### [WHAT YOU SHOULD DO]
Gather the lines from the material that contain "address".

### [DATA TO EXAMINE]
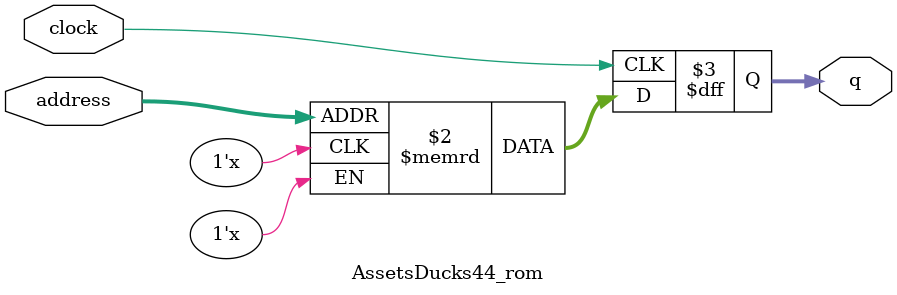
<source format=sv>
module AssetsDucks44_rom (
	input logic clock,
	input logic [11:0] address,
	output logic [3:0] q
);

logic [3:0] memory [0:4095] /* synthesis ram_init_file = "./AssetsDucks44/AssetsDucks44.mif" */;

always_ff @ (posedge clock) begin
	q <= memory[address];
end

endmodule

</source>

### [RESPONSE AREA]
	input logic [11:0] address,
	q <= memory[address];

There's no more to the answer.